Dass die in China und Japan heimischen Kamelien in Sachsen seit mehr als 200 Jahren so gut gedeihen, ist aber nicht nur leidenschaftlichen Gärtnern und Sammlern zu verdanken, sondern auch klimatischen Bedingungen. Die Kamelie liebt schwach sauren Boden, im Winter Temperaturen von zwei bis acht Grad, im Sommer ein helles Plätzchen ohne direkte Sonne und eine möglichst hohe Luftfeuchtigkeit. Wenn man ihr das bietet, dann lohnt es die „Königin des Winters“ mit reichem Blütenflor. „Wahrscheinlich lieben viele sie auch deshalb so, weil sie blüht, wenn in der Natur noch alles grau in grau ist“, sagt Matthias Riedel, Chef der Botanischen Sammlungen der TU Dresden, die im Landschloss Pirna-Zuschendorf ihren Sitz hat. Riedel darf man getrost als den sächsischen Kamelien-Papst bezeichnen.

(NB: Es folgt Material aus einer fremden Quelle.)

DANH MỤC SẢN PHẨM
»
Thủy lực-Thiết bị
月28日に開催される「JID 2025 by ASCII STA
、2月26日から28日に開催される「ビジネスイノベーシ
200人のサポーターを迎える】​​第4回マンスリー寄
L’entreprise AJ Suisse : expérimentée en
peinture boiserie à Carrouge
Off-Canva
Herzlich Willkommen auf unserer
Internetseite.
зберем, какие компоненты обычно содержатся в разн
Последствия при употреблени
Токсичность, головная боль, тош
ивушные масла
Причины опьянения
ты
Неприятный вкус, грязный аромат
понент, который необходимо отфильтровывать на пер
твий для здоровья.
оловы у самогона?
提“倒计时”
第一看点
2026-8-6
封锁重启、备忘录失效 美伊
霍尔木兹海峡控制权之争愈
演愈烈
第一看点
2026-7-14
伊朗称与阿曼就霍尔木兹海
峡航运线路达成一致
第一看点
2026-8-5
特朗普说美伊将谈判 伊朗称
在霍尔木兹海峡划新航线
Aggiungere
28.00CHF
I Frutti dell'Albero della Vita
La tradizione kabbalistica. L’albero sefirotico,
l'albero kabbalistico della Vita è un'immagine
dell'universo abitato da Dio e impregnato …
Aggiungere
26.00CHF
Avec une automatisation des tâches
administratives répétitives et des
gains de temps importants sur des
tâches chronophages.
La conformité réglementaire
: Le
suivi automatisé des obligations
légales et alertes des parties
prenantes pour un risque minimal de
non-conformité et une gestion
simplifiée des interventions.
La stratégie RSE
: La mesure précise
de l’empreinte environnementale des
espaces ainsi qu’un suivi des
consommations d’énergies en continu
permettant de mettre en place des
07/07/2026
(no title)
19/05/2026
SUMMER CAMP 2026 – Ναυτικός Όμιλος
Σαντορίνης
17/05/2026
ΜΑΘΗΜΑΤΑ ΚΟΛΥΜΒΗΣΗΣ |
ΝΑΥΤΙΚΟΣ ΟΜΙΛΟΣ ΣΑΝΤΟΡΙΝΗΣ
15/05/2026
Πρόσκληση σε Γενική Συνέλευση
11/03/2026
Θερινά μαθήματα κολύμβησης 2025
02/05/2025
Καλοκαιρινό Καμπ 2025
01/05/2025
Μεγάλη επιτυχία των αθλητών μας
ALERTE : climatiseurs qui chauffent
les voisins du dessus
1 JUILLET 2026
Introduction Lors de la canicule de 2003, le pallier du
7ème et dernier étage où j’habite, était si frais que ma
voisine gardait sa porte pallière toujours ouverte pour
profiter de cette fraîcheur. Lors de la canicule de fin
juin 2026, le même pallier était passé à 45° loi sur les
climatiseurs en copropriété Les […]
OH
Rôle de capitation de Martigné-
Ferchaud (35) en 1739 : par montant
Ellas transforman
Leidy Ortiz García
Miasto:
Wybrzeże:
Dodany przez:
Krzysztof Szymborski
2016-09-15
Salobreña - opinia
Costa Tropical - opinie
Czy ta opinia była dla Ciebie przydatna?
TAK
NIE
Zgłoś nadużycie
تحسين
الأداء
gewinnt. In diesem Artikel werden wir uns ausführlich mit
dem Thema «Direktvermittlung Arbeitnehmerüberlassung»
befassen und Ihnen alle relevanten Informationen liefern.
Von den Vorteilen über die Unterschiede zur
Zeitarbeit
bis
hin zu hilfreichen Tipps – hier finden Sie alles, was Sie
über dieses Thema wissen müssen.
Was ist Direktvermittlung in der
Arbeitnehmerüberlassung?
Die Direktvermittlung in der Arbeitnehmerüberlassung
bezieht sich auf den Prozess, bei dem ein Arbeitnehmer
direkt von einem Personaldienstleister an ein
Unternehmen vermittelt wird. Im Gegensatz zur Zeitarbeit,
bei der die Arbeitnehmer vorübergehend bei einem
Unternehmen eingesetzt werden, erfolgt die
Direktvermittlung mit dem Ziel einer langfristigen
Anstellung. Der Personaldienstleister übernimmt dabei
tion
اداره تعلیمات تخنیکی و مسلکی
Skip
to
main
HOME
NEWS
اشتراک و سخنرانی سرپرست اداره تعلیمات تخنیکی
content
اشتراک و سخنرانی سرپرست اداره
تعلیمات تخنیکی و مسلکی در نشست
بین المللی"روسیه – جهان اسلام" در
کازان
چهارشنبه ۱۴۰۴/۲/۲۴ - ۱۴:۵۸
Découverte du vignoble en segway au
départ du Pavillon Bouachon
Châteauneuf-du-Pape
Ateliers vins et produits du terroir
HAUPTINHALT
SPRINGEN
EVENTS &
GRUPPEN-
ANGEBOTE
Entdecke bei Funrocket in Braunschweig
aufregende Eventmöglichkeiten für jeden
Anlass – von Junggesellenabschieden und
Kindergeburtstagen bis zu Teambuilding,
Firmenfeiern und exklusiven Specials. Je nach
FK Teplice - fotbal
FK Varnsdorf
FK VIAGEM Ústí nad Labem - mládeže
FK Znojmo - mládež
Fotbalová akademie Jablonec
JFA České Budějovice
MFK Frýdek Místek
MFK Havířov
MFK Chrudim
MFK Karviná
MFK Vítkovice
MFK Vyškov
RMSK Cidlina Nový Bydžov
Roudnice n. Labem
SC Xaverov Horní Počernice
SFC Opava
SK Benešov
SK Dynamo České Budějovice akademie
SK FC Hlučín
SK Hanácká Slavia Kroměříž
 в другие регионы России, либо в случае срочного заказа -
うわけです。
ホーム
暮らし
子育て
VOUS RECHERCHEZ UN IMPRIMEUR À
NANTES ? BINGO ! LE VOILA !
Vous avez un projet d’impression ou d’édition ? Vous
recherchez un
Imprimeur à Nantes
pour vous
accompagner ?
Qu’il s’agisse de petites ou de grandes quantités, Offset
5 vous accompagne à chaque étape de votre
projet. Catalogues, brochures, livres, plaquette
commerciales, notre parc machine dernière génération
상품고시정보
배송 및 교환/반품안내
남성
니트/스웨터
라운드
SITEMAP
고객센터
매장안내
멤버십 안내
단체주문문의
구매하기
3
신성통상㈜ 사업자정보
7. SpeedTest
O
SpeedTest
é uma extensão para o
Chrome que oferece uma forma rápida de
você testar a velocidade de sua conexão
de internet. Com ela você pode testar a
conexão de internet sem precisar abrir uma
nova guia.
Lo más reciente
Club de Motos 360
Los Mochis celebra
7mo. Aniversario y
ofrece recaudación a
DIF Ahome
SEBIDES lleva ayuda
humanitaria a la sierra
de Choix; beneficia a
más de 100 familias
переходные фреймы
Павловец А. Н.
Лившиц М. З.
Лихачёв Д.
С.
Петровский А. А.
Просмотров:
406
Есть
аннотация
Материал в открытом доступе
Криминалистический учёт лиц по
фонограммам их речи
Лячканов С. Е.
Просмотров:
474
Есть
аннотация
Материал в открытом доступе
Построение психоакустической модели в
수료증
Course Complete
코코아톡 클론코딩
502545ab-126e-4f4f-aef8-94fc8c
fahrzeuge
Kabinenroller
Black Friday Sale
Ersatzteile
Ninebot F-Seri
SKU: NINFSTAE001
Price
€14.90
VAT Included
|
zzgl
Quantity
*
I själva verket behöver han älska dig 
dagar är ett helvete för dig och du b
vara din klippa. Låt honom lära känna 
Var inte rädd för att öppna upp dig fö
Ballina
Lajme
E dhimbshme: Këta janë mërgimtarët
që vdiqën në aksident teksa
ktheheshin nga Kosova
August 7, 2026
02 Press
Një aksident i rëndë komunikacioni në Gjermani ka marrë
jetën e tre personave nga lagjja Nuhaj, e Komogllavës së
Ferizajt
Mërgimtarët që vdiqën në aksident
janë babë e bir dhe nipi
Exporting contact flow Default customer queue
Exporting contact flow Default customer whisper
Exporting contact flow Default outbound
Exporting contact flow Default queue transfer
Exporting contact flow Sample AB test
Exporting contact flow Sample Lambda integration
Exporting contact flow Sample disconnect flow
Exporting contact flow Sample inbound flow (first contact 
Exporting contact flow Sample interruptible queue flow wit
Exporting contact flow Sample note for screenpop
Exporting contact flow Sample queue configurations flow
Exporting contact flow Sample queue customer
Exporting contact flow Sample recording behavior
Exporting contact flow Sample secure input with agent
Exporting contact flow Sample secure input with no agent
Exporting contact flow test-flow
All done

Als nach 1990 im Umland viele Gewächshäuser verschwanden, um Platz für Bauland zu schaffen, sammelten er und seine Mitstreiter daraus botanische Raritäten ein und gaben ihnen in Zuschendorf eine neue Heimat.

Auch zwei der einst 42 Gewächshäuser der 1915 gegründeten Königlichen Hofgärtnerei Pillnitz konnten gerettet und in Zuschendorf wieder aufgebaut werden. Seit 2004 findet alljährlich im Landschloss eine Kamelienblütenschau mit über 500 Sorten statt.

Kamelien kann man inzwischen in jedem Blumenladen kaufen. Doch Riedel rät davon ab, wenn man kein Gewächshaus hat: „In der warmen Wohnung würde sie sofort alle Blüten abwerfen und im Garten den ersten Winter nicht überstehen.“ Die Sehnsucht nach der „Königin des Winters“ könne man besser in Königsbrück, Roßwein, Pillnitz oder Zuschendorf stillen. Jedes Jahr bis Anfang April.